Faşist ve barbar devlet yapısı, Kurd Halkı’na yönelik sistemli soykırım dayatma uygulaması ile başarılı olamıyor. İşkence ve zulum uygulaması, faşist devletin ruh hastası yöneticileri için eğlence(?) halini almış. Kurd insanlarını katletmekle övünen elleri kanlı, vampir, devlet yöneticilerinin hepsi paranoyak oluvermişler. Korkudan ne yapacaklarını bilemez duruma sürüklenmişler. Öylesine çok ruh ve sinir hastalıklarına tutulmuşlar ki artık tatmin duygusundan yoksun kalmışlar. Yediklerinden, içtiklerinden tat alamıyorlar. Kendilerine giysi beğenemiyorlar. Devlet malını, tüyü çıkmamış yetim hakkını, beraber yola çıkmış oldukları yol arkadaşlarının mallarını dolandırarak çalıyorlar. Uluslar arası ilişkilerde şahsi menfaat ediniyorlar. Dolandırıp çaldıkları, türlü oyunlarla gasp edip soydukları parların miktarı ne olursa olsun, onları tatmin etmiyor.
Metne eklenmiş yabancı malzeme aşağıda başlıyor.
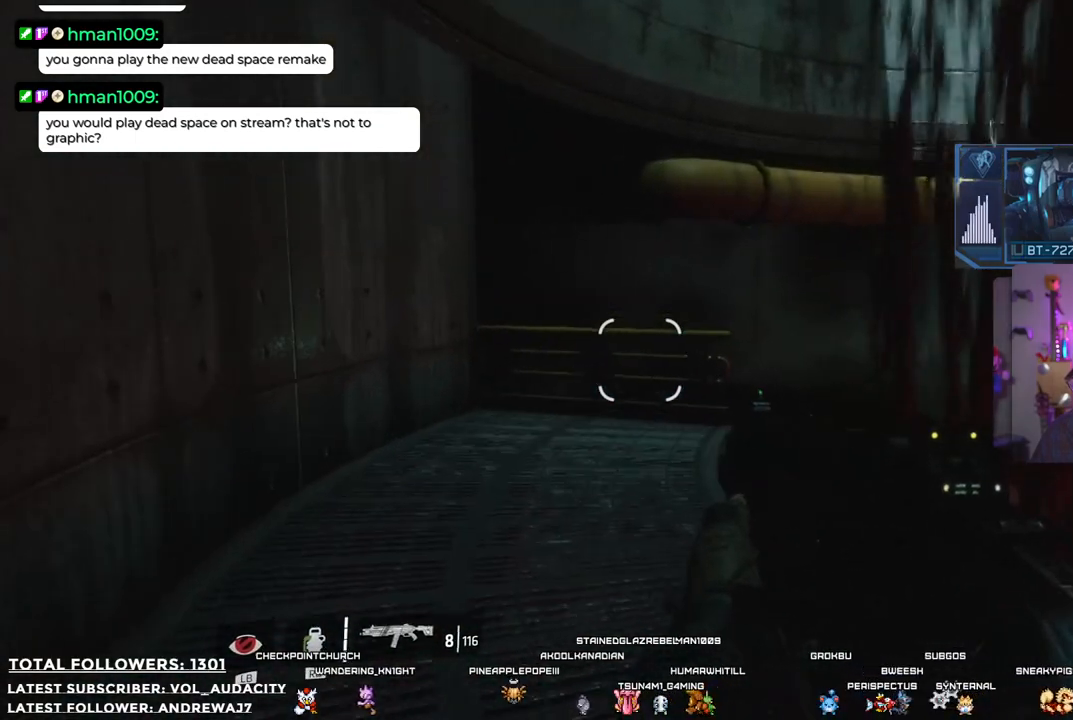
{"buttons": [], "left_stick": "up-left", "right_stick": "up", "events": [[217, "right_stick", "up-right"], [384, "right_stick", "up"]]}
Kurd’leri işkenceyle, zındanla, katletmekle, işlerinin düzenini bozmakla korkutup susturacaklarını sanıyorlar. Zorbaca ve barbarca uygulamalarının, Kurd’leri çok daha fazla cesaretlendirdiğini görüyorlar ve bu, onları müthiş korkutuyor. Zulum ile soykırım uygulayarak, Kurd Halkı’nı yok edeceklerine inanıyorlardı. Gördüler ki bu durum Kurdlerin çoğalarak örgütlenmelerine, güçlenmelerine, birlikte hareket etmelerine neden oluyor. Bu gerçekler, Faşist Türkiye Devleti’nin barbar yöneticilerini korkudan ruh hastası yaptı.
Bu nedenlerden ötürüdür ki son dönemlerde psikolojik savaş birimlerini ve fitne-fesat birimlerini çok aktifleştirdiler. Bu çirkeflikler faşist Türkiye devletinin bilinen uygulamalarıdır. Kurdistan Halkı’nın kurtuluş mücadelesinin güçlendiği dönemlerde bu çirkef uygulamalarını sistemli olarak artırıyorlar.
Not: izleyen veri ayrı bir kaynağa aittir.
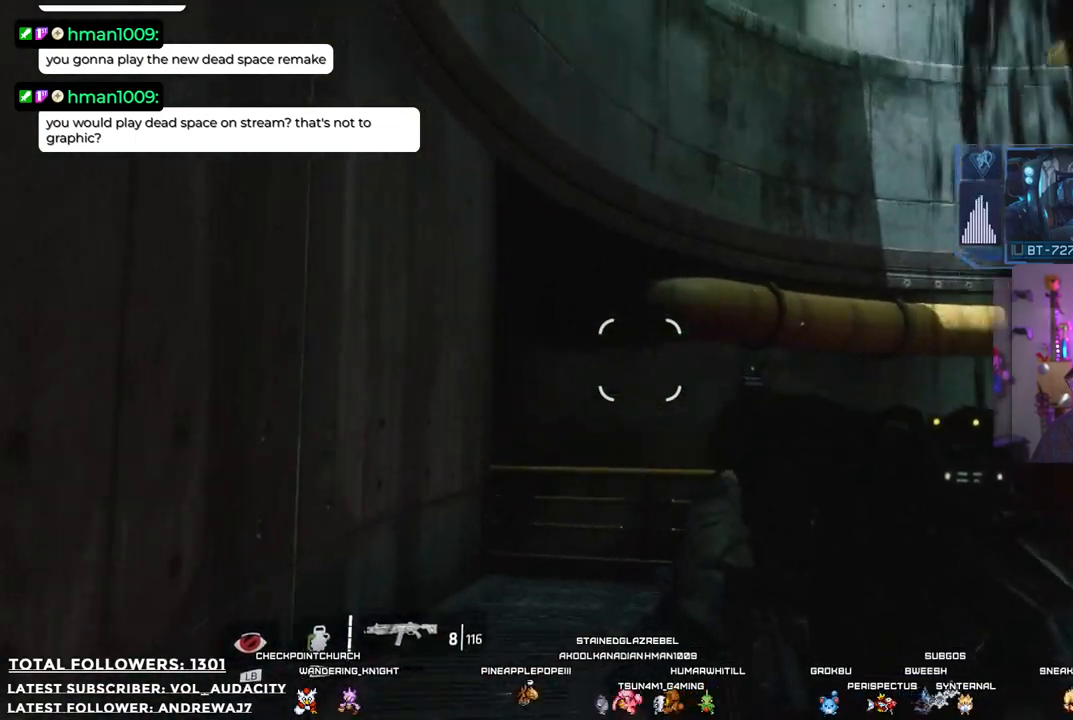
{"buttons": [], "left_stick": "center", "right_stick": "center", "events": [[16, "left_stick", "center"], [133, "right_stick", "center"]]}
Bu tür çirkef uygulamalar, duygusuz, cinsi sapık yaban domuzu Demirel ve ucuz fahişe Tansu zillisi doksanlı yıllarda çok geliştirdiler. Barbarlık ve çirkeflik, onları ruh hastası yaptı. Zulumleri, onların ve tüm yakınlarının hırsızlıklarının açığa çıkmasıyla, rezil olmakla cezalandılar.
Yeri, göğü ve bizleri yaratan Xweda’nın Adaleti yerine gelmişti.
Şimdi de Kasımpaşa Çingene çetesi, aynı çirkeflikleri uyguluyor.
Yurtsever ve onurlu Kurd bireylerini telefon ve mesajlarla taciz edip sinirlerini ve düzenlerini bozmaya çalışıyorlar.
Kurd bireylerini tahrik ederek suç işlemeye yöneltiyorlar. Kendileri gibi fahişe ruhlu-zihniyetli kadınlarını, Kurd şahsiyetlerin aile düzenlerini bozmak için organizeli olarak yönlendiriyorlar. Aile’leri, bilinçli olarak zor duruma sürüklüyorlar. Sonra da kurtarıcı gibi yaklaşıp çok sinsice uydurma yalanlar ile aile bireylerini biribirine karşı çirkin hareketlerde bulunuyorlar.
Böylesi çirkefliklerle ilgili örnek bilgiler topluyorum.
Şahsıma ve aileme yönelik kim tarafından ne zaman yapıldığını kayıt ediyorum. Tanıdığım şahsiyetlerden bana ulaşan bilgileri de not ediyorum. Bu hususlarla ilgili yayın serisi hazırlıyoruz. Halkımızı bilgilendirmek ve Kurd u Kurdistan davasının tarihine nor düşmek amacıyla seri yayın hazırlıyoruz.
Ayrıca kimlikleri tespit edilmiş olan bu maskaraların hepsi Xweda’nın Adaletine hesap verecekler. Kurdistan kurtuluş mücadelesinin onurlu pençesi, yüreklerine inecek.
Kurdistan Birleşik Devletleri Hükümeti’nin çalışmaları, Kurd u Kurdistan davasını, Bağımsızlık bayrağıyla taçlandırmak içindir.
Halkımızın bu psikolojik savaş birimi ve fitne-fesat maskaralarının çirkef faaliyetlerinin bilincinde olmaları ve taviz vermemeleri çok önemlidir.
Soylu ve asil soydaşlarıma saygılarımla.